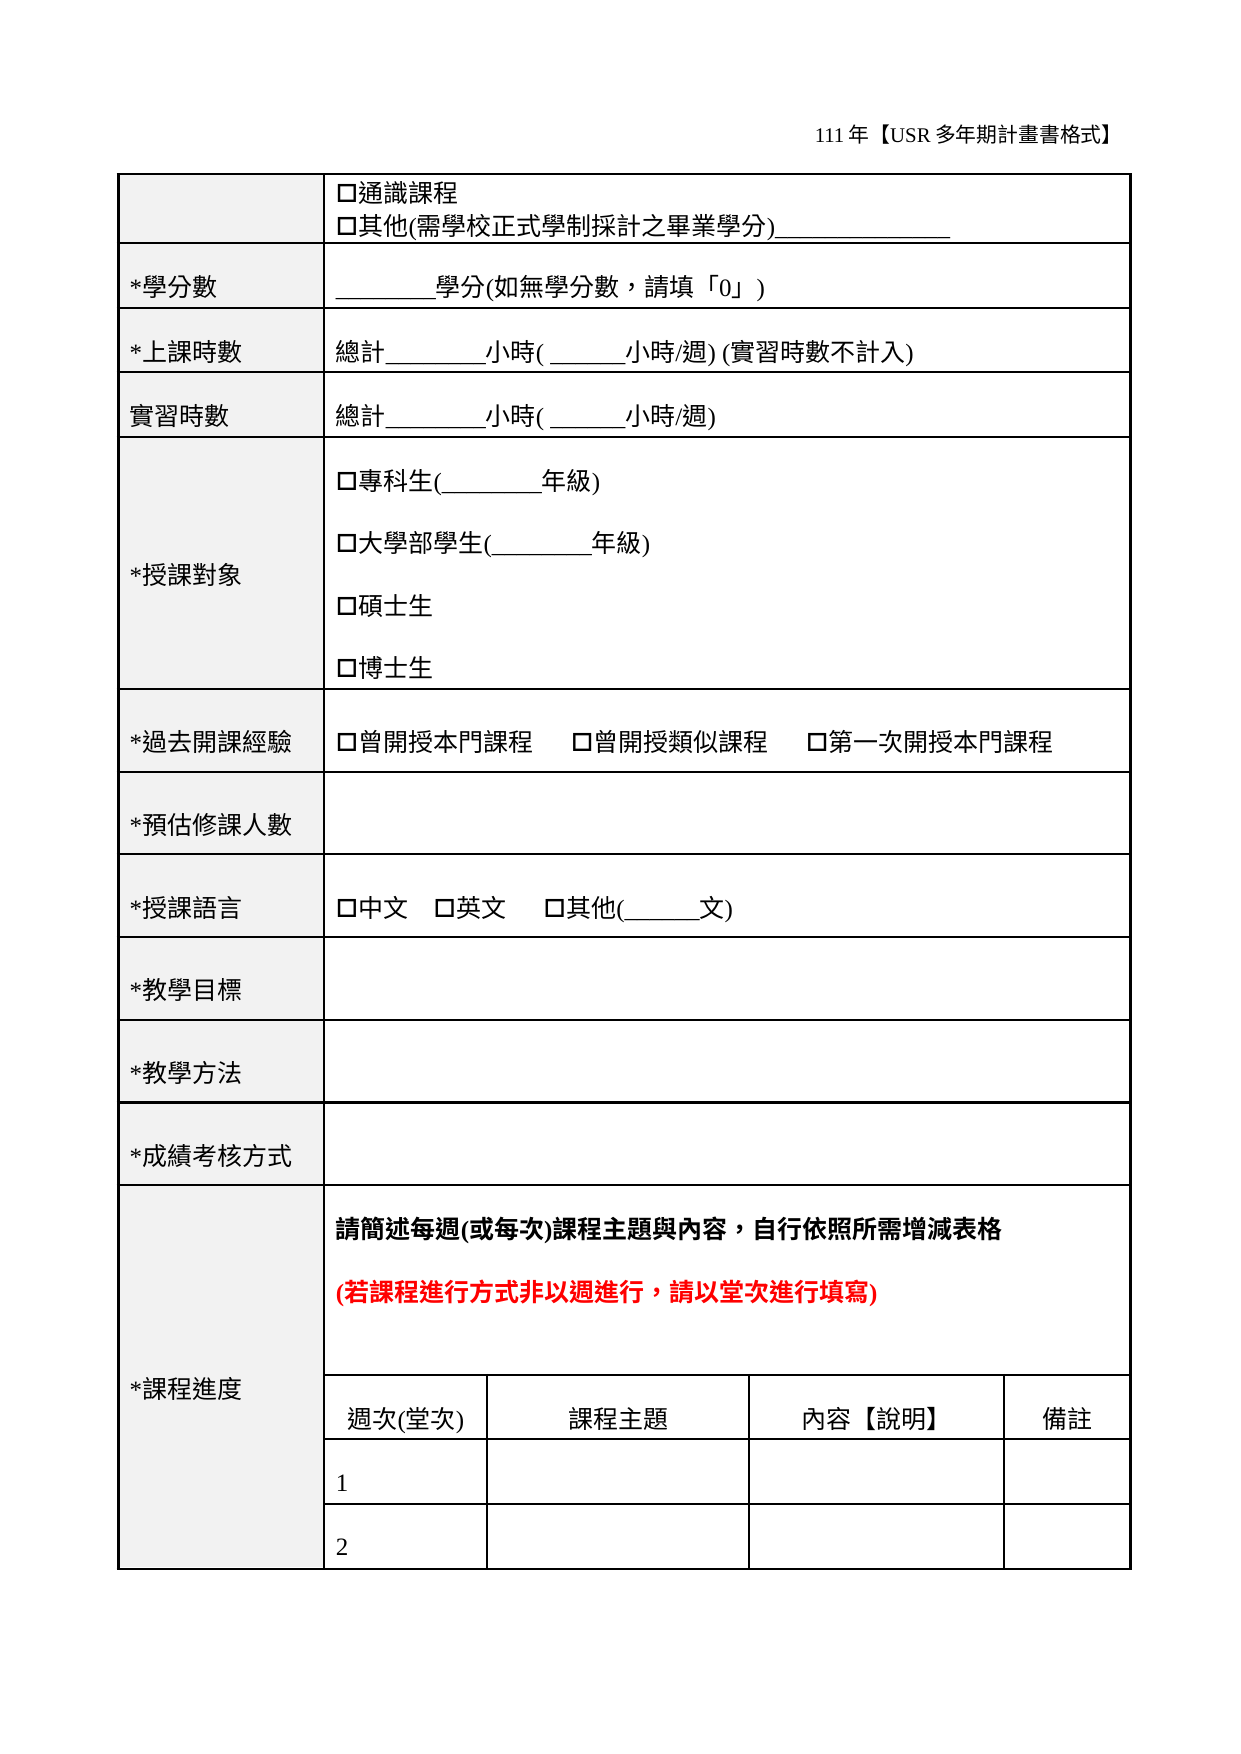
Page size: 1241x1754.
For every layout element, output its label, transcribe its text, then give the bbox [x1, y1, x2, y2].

table_cell [750, 1440, 1003, 1503]
table_cell 2 [325, 1505, 486, 1567]
table_cell [1005, 1440, 1129, 1503]
table_cell 週次(堂次) [325, 1376, 486, 1438]
table_cell 1 [325, 1440, 486, 1503]
table_cell 專科生(________年級) 大學部學生(________年級) 碩士生 博士生 [325, 438, 1129, 688]
table_cell *課程進度 [120, 1186, 323, 1567]
table_cell [120, 175, 323, 242]
table_cell [488, 1440, 748, 1503]
table_cell *成績考核方式 [120, 1104, 323, 1184]
table_cell 請簡述每週(或每次)課程主題與內容，自行依照所需增減表格 (若課程進行方式非以週進行，請以堂次進行填寫) [325, 1186, 1129, 1374]
table_cell [325, 773, 1129, 853]
table_cell *過去開課經驗 [120, 690, 323, 771]
table_cell 課程主題 [488, 1376, 748, 1438]
table_cell *學分數 [120, 244, 323, 307]
table_cell [325, 1021, 1129, 1101]
table_cell *教學目標 [120, 938, 323, 1019]
table_cell [488, 1505, 748, 1567]
table_cell 實習時數 [120, 373, 323, 436]
table_cell [750, 1505, 1003, 1567]
table_cell 通識課程 其他(需學校正式學制採計之畢業學分)______________ [325, 175, 1129, 242]
table_cell *上課時數 [120, 309, 323, 371]
table_cell [325, 1104, 1129, 1184]
table_cell *預估修課人數 [120, 773, 323, 853]
table_cell 曾開授本門課程 曾開授類似課程 第一次開授本門課程 [325, 690, 1129, 771]
table_cell 總計________小時( ______小時/週) (實習時數不計入) [325, 309, 1129, 371]
table_cell *授課語言 [120, 855, 323, 936]
table_cell *授課對象 [120, 438, 323, 688]
table_cell 備註 [1005, 1376, 1129, 1438]
table_cell ________學分(如無學分數，請填「0」) [325, 244, 1129, 307]
table_cell [1005, 1505, 1129, 1567]
table_cell 中文 英文 其他(______文) [325, 855, 1129, 936]
table_cell [325, 938, 1129, 1019]
table_cell *教學方法 [120, 1021, 323, 1101]
table_cell 內容【說明】 [750, 1376, 1003, 1438]
table_cell 總計________小時( ______小時/週) [325, 373, 1129, 436]
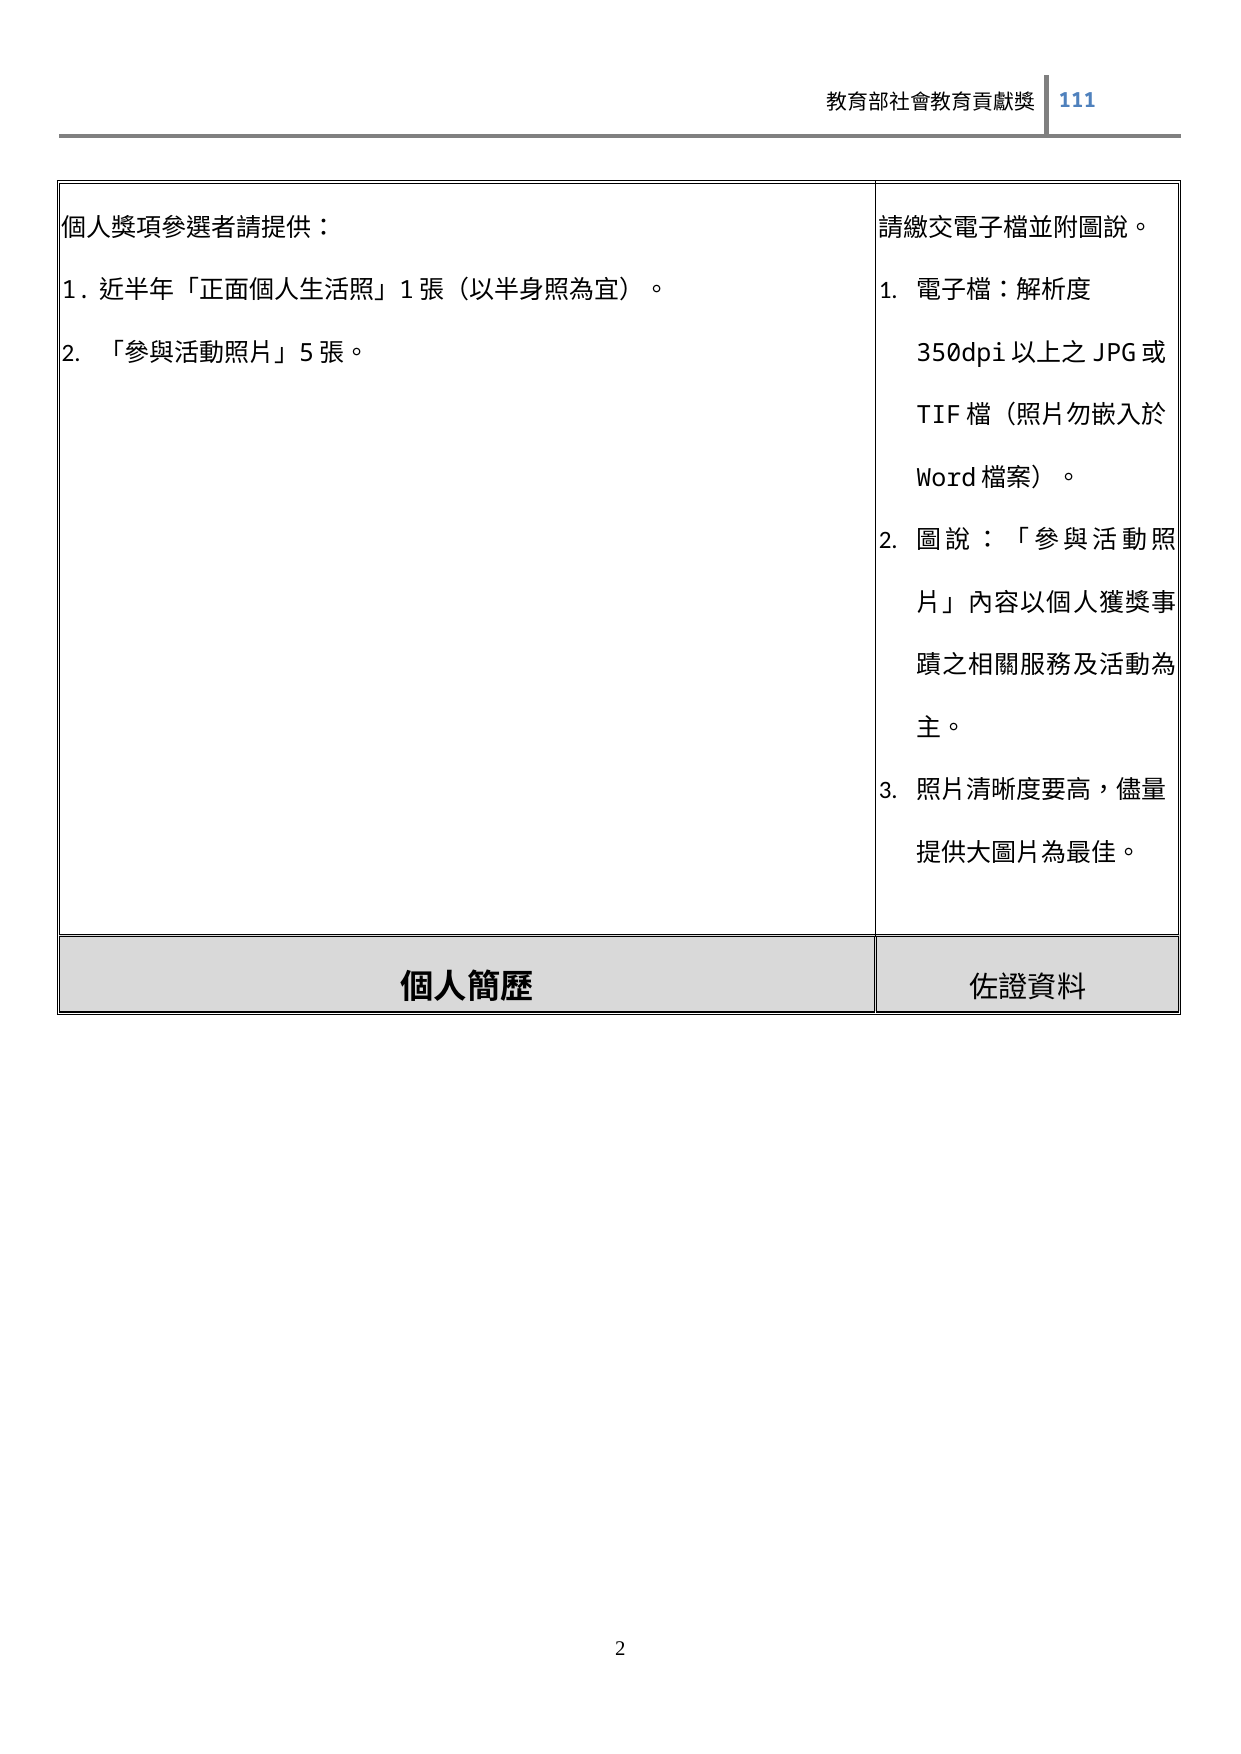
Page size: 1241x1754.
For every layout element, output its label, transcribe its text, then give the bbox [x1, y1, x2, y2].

SHORT EXERCISE:
Rewrite all of the material above, substituting "Canvas size" for every "Page size" and changing nothing else. Leave the pictures out.

EXERCISE RESPONSE:
Canvas size: 1241x1754.
For every layout element, output its label, transcribe its text, then give the bbox [x1, y1, x2, y2].

table_cell [750, 1440, 1003, 1503]
table_cell 2 [325, 1505, 486, 1567]
table_cell [1005, 1440, 1129, 1503]
table_cell 週次(堂次) [325, 1376, 486, 1438]
table_cell 1 [325, 1440, 486, 1503]
table_cell 專科生(________年級) 大學部學生(________年級) 碩士生 博士生 [325, 438, 1129, 688]
table_cell *課程進度 [120, 1186, 323, 1567]
table_cell [120, 175, 323, 242]
table_cell [488, 1440, 748, 1503]
table_cell *成績考核方式 [120, 1104, 323, 1184]
table_cell 請簡述每週(或每次)課程主題與內容，自行依照所需增減表格 (若課程進行方式非以週進行，請以堂次進行填寫) [325, 1186, 1129, 1374]
table_cell [325, 773, 1129, 853]
table_cell *過去開課經驗 [120, 690, 323, 771]
table_cell 課程主題 [488, 1376, 748, 1438]
table_cell *學分數 [120, 244, 323, 307]
table_cell [325, 1021, 1129, 1101]
table_cell *教學目標 [120, 938, 323, 1019]
table_cell [488, 1505, 748, 1567]
table_cell 實習時數 [120, 373, 323, 436]
table_cell [750, 1505, 1003, 1567]
table_cell 通識課程 其他(需學校正式學制採計之畢業學分)______________ [325, 175, 1129, 242]
table_cell *上課時數 [120, 309, 323, 371]
table_cell [325, 1104, 1129, 1184]
table_cell *預估修課人數 [120, 773, 323, 853]
table_cell 曾開授本門課程 曾開授類似課程 第一次開授本門課程 [325, 690, 1129, 771]
table_cell 總計________小時( ______小時/週) (實習時數不計入) [325, 309, 1129, 371]
table_cell *授課語言 [120, 855, 323, 936]
table_cell *授課對象 [120, 438, 323, 688]
table_cell 備註 [1005, 1376, 1129, 1438]
table_cell ________學分(如無學分數，請填「0」) [325, 244, 1129, 307]
table_cell [1005, 1505, 1129, 1567]
table_cell 中文 英文 其他(______文) [325, 855, 1129, 936]
table_cell [325, 938, 1129, 1019]
table_cell *教學方法 [120, 1021, 323, 1101]
table_cell 內容【說明】 [750, 1376, 1003, 1438]
table_cell 總計________小時( ______小時/週) [325, 373, 1129, 436]
Canvas size: 1241x1754.
For every layout element, output its label, transcribe its text, then give the bbox [x1, y1, x2, y2].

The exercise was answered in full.